• _Texto fuente_
+++++

Las previsiones, los planes, los objetivos, son una quimera y un arma de doble filo que lo mismo que nos divierte se puede convertir en una verdadera frustración vital.
Por eso lo acepto como un juego, adulterado y sin valor real, pero que sirve para hablar de lo que nos gustaría, de futuros y, en definitiva, constatar nuestra propia ingenuidad.
Para, así, dentro de un año, volver a releer con una mezcla de consternación y compasión todo lo que quise y no fue.
Y volver a empezar el ritual.
Propósitos
Pero vayamos al turrón que se nos hacen las 12…
Son muchas las cosas que le pido a este 2023 (no voy a cambiar a estas alturas tampoco), la mayoría sé que se quedarán lejos de cumplirse, pero en esa ingenua ilusión de la que hablo también hay lugar para aceptar el intento como suficiente. No se trata de alcanzar la cima, muchas veces basta con perderse en el bosque que hay de camino:
Leer 15 libros: Uno por mes y alguno más de regalo. Como se puede comprobar, empiezo realista, luego ya se torcerá el tema.
Publicar 24 posts: Dos por mes. En 2022 escribí la friolera de 6 artículos, puede que haya sido el año menos prolífico de toda mi vida.
Hay 4 series que quiero empezar: Son míticas (cada una a su manera) y os hablaré de cada una ellas a lo largo del año.
3 Certificaciones. Sigo con el listón realista porque me vale cualquier cosa.
Deporte y vida sana. Esto es más típico que las campanadas de La 1 en casa de mis abuelos, pero de este año no es que no vaya a pasar, es que no puede pasar.

+++++

• _Material recopilado_
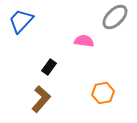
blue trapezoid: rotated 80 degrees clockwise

+++++

• _Tarea propuesta_
Reduzca a una lista de puntos breves el párrafo del texto sobre los propósitos para 2023 que empieza con «Son muchas las cosas que le pido», conservando sus ideas principales.

• _Solución del ejercicio_
- Se piden muchas cosas a 2023, costumbre que no se piensa cambiar a estas alturas.
- La mayoría de esos deseos quedarán, con seguridad, lejos de cumplirse.
- En esa ingenua ilusión también cabe aceptar el intento como suficiente.
- No se trata de alcanzar la cima: muchas veces basta con perderse en el bosque que hay de camino.